**Supplied data**
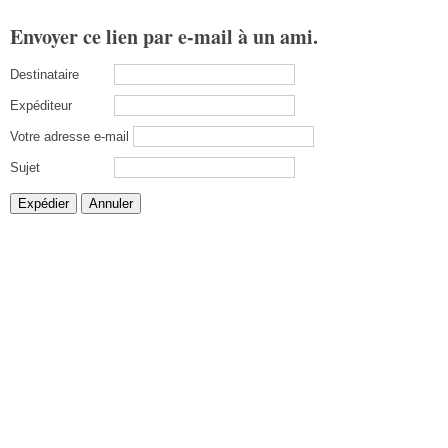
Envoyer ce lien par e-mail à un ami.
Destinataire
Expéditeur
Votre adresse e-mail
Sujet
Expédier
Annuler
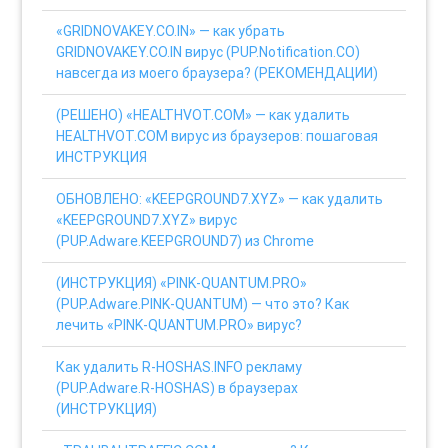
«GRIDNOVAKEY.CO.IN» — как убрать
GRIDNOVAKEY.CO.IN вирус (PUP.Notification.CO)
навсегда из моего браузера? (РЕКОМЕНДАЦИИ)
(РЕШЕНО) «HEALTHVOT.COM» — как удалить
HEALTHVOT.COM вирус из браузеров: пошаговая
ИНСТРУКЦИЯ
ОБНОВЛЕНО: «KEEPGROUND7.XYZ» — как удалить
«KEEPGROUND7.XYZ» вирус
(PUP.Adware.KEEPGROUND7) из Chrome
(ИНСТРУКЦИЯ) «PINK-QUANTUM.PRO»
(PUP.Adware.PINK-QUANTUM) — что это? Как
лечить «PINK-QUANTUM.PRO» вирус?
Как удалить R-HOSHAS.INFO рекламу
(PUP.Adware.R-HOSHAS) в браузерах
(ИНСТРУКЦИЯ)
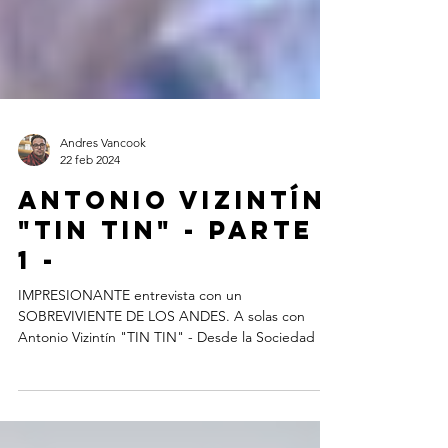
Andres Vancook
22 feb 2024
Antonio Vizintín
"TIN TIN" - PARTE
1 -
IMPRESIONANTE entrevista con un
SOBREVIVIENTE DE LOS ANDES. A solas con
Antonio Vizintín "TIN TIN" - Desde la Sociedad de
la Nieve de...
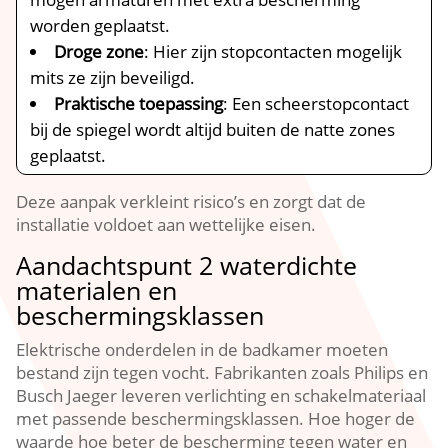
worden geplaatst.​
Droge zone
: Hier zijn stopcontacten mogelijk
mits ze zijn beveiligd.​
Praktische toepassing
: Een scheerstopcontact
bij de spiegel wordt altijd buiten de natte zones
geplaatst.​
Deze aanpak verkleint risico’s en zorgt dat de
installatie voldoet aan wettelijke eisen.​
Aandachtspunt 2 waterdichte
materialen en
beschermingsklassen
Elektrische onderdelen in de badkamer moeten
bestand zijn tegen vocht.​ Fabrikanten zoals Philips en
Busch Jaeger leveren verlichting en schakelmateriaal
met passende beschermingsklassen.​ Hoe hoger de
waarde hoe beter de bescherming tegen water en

* * *

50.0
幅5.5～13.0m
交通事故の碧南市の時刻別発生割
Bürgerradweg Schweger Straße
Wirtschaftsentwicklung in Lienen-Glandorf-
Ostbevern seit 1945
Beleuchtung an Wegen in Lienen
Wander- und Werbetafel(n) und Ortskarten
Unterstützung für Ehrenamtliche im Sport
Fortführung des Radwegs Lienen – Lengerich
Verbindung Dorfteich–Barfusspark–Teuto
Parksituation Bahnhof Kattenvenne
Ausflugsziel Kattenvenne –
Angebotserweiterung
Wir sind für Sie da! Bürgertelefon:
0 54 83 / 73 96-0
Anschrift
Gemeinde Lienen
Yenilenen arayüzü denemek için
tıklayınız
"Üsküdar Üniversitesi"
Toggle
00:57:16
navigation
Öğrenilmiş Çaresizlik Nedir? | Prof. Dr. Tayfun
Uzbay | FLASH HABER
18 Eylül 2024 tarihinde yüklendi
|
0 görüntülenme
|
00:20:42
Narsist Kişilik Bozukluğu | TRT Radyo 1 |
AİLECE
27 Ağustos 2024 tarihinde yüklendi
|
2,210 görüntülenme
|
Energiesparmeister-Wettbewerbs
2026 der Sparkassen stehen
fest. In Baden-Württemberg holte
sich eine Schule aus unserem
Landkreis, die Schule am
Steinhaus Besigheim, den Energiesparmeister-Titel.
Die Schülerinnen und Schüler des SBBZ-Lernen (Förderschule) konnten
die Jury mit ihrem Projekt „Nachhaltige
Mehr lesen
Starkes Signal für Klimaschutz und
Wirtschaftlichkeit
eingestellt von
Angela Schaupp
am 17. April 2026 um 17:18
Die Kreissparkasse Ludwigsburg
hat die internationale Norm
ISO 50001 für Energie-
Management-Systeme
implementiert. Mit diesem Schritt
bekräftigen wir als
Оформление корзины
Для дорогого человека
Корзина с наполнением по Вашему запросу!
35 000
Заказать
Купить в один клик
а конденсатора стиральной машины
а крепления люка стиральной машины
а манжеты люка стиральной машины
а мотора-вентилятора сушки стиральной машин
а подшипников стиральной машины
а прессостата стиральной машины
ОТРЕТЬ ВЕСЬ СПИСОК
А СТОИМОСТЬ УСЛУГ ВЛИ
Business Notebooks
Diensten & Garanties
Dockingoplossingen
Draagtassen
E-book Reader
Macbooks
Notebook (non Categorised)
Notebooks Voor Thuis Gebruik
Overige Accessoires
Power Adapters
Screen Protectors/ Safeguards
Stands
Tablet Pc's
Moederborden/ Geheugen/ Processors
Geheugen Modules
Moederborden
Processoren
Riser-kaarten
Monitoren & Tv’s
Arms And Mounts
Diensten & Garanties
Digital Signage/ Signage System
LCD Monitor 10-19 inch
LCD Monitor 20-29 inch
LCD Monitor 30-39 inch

**Exercise description**
Read through the records above and copy the lines that contain "Energiesparmeister".

**Answer section**
Energiesparmeister-Wettbewerbs
Steinhaus Besigheim, den Energiesparmeister-Titel.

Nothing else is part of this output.